King County sees unprecedented voter turnout for 2019 primary
Ballot return data has officially been finalized in King County, indicating a turnout numbering among the best the county has seen in almost two decades.
Of all King County’s available primary data dating back to 2000, 2019 marked the best off-year primary voter turnout it’s seen over that period, at 35 percent. That beats the 34 percent milestone set in 2017, as well as 25 percent in 2015, 29 percent in 2013, and 32 percent in 2011. 2011 was the first year Washington state began exclusively using mail-in ballots.
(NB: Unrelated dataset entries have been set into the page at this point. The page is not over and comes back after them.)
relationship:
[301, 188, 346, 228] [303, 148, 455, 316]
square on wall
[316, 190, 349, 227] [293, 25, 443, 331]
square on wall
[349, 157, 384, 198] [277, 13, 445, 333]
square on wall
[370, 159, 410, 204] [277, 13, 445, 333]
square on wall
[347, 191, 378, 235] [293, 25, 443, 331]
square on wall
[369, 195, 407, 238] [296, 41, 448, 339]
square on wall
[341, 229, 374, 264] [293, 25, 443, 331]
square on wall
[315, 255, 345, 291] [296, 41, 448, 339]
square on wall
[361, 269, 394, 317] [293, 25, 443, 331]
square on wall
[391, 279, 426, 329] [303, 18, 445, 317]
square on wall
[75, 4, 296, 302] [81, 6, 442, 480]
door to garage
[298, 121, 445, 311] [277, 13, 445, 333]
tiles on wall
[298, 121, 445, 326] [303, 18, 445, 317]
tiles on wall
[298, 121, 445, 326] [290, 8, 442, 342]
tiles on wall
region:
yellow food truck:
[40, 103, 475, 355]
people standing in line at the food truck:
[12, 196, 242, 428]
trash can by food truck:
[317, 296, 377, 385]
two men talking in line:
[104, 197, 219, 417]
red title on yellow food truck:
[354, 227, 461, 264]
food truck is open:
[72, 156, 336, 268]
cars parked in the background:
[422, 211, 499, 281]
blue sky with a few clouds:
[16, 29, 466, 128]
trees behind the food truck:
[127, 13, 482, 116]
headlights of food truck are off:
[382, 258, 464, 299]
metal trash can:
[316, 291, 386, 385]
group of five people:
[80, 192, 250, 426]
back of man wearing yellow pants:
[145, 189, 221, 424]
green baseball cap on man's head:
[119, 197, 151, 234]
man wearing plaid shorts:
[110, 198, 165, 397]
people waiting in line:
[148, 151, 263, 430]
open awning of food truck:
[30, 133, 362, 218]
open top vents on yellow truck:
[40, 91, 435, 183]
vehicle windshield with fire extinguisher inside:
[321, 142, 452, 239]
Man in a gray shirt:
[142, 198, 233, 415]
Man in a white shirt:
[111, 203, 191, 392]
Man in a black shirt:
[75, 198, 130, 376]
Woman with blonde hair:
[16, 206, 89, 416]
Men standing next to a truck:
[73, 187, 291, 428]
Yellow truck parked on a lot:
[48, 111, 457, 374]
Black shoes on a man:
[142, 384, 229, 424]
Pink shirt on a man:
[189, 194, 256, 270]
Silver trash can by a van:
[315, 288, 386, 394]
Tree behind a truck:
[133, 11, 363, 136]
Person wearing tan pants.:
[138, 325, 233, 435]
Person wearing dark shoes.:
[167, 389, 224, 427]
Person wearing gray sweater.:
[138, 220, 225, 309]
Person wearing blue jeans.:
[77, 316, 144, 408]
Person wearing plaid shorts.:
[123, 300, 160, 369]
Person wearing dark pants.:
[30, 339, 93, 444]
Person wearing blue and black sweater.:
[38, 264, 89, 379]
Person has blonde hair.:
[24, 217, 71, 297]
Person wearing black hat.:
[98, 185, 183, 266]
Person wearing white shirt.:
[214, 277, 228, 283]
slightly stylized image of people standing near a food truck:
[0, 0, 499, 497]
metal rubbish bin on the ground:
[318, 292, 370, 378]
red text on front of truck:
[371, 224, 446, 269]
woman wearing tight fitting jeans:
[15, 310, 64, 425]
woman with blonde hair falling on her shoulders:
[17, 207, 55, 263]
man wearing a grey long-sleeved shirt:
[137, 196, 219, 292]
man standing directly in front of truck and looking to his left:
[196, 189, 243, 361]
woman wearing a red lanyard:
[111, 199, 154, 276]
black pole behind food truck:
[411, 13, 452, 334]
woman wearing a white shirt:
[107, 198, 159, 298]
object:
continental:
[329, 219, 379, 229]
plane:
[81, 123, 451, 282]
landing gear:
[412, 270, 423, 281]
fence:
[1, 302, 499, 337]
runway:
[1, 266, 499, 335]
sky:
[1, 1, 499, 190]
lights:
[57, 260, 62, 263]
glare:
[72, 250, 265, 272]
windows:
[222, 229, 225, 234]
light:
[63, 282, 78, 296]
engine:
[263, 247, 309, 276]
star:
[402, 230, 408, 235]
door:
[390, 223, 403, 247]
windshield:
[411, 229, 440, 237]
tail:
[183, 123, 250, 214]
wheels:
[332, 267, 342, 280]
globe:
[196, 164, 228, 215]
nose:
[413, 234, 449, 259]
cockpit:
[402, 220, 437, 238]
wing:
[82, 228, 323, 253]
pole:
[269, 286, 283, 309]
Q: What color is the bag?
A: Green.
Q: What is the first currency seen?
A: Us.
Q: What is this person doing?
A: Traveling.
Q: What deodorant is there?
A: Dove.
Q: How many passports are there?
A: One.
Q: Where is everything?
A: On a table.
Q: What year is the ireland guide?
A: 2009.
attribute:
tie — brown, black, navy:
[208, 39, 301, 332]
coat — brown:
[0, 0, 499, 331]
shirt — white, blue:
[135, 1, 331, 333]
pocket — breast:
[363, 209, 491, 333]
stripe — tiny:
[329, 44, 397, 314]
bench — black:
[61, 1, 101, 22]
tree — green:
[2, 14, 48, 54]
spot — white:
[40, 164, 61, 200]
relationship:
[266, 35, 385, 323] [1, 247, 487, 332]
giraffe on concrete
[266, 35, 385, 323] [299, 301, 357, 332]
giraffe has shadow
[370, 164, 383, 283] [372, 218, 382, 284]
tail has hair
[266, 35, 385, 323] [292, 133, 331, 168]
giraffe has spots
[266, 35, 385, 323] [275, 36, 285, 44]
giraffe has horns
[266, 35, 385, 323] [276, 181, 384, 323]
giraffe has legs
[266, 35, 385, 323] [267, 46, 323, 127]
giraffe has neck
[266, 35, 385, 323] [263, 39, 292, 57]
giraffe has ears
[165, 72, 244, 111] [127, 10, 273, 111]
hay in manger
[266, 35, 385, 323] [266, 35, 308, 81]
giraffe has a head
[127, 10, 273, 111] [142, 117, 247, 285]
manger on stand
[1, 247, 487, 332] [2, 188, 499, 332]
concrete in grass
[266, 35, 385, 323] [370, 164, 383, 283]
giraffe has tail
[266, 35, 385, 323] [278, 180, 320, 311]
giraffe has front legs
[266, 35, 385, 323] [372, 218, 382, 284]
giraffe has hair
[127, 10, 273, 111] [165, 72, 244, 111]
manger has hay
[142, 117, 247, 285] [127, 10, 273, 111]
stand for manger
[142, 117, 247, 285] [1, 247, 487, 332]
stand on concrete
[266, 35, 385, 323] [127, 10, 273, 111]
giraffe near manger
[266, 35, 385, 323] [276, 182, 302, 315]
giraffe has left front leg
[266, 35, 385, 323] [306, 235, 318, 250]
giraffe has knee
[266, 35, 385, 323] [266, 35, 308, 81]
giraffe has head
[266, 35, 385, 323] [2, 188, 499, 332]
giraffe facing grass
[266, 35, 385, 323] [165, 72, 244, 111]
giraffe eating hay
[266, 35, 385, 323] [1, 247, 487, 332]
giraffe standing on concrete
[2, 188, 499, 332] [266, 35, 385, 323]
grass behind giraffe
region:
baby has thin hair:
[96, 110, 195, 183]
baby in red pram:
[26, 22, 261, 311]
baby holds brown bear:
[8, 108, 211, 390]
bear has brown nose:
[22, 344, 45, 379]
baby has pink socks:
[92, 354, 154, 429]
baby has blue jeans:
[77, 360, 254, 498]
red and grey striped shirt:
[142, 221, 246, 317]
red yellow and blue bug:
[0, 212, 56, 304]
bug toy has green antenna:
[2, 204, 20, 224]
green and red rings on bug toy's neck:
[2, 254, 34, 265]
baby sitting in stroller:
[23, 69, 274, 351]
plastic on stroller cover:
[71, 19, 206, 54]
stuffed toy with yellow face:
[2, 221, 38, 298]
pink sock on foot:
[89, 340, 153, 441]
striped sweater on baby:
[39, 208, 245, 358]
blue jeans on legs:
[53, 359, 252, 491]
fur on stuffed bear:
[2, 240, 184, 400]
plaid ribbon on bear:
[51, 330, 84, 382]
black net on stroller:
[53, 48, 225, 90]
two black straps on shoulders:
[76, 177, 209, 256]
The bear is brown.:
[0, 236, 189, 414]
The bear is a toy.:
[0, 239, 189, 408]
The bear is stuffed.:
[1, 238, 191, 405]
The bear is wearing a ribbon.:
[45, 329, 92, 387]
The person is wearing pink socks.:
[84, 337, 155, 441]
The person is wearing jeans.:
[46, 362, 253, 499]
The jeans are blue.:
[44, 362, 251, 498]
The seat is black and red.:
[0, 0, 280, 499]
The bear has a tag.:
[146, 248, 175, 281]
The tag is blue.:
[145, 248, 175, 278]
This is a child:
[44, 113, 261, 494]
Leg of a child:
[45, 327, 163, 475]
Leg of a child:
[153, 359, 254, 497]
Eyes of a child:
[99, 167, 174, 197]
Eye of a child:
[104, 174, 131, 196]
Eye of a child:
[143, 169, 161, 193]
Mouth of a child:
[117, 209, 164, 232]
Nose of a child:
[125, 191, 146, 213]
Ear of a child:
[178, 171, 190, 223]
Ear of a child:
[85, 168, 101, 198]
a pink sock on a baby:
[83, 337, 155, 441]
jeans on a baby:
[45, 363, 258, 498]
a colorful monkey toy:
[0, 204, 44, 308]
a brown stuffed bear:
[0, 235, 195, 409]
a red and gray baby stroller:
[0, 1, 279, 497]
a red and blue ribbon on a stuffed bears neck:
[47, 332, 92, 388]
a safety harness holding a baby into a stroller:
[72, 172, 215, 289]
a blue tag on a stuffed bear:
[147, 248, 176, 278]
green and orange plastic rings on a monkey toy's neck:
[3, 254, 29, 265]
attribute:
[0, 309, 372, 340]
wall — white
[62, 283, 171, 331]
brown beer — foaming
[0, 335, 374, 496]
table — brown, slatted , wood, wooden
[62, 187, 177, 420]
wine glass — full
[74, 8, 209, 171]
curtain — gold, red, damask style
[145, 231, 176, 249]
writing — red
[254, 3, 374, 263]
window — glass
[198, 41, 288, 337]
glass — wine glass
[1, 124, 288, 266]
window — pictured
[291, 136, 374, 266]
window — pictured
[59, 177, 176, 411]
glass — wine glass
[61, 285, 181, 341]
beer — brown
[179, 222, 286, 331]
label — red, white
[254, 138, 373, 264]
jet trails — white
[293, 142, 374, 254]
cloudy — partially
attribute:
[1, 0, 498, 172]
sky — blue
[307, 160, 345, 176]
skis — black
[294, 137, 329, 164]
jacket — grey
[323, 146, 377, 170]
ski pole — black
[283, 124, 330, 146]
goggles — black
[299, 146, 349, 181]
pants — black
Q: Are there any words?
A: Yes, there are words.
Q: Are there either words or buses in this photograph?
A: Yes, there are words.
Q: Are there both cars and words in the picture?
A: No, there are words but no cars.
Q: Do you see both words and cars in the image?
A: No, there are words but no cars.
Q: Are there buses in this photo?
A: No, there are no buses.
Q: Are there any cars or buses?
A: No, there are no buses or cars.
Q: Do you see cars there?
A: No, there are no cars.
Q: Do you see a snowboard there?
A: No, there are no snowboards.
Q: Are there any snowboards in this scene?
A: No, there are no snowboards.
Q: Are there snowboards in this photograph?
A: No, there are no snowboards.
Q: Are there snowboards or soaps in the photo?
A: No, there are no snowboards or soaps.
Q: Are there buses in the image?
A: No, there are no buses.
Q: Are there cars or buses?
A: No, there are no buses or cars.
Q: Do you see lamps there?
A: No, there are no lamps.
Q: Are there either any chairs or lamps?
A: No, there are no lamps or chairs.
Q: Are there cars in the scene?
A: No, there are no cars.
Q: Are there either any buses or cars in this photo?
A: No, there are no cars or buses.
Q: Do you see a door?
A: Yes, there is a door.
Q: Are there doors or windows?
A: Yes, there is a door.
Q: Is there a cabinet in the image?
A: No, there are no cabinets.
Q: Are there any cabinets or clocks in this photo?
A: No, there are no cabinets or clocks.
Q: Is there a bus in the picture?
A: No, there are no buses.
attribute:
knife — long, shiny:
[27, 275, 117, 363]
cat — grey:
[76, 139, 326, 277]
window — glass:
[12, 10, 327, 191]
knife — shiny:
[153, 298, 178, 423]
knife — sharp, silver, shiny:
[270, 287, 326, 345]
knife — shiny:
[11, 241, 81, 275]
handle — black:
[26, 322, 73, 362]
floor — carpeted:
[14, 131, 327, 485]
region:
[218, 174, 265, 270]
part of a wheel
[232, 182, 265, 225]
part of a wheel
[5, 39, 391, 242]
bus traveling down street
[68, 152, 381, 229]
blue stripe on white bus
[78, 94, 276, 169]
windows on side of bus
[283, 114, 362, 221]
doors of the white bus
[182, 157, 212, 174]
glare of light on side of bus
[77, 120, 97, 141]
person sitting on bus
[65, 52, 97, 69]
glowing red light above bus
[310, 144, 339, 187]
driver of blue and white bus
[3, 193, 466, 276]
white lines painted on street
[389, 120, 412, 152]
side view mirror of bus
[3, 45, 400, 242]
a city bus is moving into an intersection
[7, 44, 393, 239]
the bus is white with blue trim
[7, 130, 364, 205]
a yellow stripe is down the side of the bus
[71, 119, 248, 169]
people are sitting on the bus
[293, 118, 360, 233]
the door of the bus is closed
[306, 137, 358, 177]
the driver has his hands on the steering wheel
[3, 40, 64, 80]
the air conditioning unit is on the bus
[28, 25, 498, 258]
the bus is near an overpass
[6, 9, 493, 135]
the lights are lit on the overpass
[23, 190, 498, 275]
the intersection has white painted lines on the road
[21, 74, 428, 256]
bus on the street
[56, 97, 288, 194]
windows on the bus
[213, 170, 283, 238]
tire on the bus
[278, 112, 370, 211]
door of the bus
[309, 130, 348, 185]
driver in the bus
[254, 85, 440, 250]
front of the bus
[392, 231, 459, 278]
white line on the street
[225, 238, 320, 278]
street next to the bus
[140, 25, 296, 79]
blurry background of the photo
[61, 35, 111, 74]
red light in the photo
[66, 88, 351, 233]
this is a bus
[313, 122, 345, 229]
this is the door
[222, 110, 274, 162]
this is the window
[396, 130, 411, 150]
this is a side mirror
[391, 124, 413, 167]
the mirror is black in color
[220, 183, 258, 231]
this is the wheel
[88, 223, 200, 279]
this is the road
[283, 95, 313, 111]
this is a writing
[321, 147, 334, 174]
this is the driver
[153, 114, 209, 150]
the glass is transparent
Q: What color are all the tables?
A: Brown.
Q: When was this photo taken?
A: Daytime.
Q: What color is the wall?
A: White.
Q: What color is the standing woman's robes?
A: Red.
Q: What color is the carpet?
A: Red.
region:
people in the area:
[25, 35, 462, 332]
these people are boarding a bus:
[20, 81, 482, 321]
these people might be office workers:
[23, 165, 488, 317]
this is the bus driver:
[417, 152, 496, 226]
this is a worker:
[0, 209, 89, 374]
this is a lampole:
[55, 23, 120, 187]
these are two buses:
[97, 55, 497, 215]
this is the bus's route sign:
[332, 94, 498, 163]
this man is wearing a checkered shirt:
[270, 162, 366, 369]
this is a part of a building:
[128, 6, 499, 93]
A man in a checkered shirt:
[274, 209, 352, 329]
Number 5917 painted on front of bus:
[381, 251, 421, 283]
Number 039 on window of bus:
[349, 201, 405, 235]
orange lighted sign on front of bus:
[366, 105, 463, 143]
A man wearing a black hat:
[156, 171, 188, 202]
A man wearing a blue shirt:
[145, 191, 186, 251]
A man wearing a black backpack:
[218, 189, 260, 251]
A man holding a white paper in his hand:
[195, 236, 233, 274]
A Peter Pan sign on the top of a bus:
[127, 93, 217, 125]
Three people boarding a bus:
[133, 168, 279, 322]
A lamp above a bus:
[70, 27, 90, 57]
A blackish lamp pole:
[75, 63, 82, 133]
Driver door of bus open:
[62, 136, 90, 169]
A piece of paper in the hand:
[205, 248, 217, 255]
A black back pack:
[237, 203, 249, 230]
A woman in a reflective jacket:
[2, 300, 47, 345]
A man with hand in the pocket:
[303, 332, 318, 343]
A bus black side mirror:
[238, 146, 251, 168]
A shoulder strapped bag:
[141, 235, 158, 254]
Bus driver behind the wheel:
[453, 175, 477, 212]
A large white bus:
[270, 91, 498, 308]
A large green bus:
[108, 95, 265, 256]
King County and Washington state approved a measure to use prepaid ballot postage for all elections in early 2018, in a bid to increase voter participation. The result saw an almost 20 percent increase in turnout between 2014’s midterm election and 2018.
2019 represented the first big test for prepaid ballot postage for an off-year primary, and by most indications, the system appeared to pass with flying colors.
“It is easier than ever to return your ballot with prepaid postage and nearly 70 drop boxes across King County,” said King County Elections Communications Officer Halei Watkins. “About 95% of voters live within 3 miles of a drop box — and really, with prepaid postage, there’s a drop box at the end of every driveway.”
King County currently has 67 total ballot drop boxes, and hopes to add three more by the general election in November.
Turnout was even stronger among Seattle’s hotly contested city council races, with all but one checking in above 40 percent. The race for Kshama Sawant’s council seat in District 3 led the way at almost 47 percent.
- District 1: 41.2 percent
- District 2: 38.5 percent
- District 3: 46.9 percent
- District 4: 44.8 percent
- District 5: 41.0 percent
- District 6: 46.8 percent
- District 7: 45.5 percent
“It’s been a long time since we’ve seen so much media interest in a primary and I think that helped remind people that there was an election happening,” said Watkins.
Not everyone managed to get their ballots in under the wire, though. According to King County Elections, over 5,600 people returned their ballots too late. Over 1,600 ballots were rejected because signatures didn’t match what was on file, while 554 were left completely unsigned.
5625 returned their ballots too late.
If you’re mailing your ballot, we rec doing so by the Fri before to make sure you get the postmark before E-Day. If you’re using a drop box, remember they close at 8 pm sharp. Leaving your ballot on top of the drop box at 8:15 does not count pic.twitter.com/9C6aS14py0
— King Co Elections (@kcelections) August 20, 2019
On a national scale, some experts predict that the upcoming 2020 election could end up having the highest voter turnout in over a century.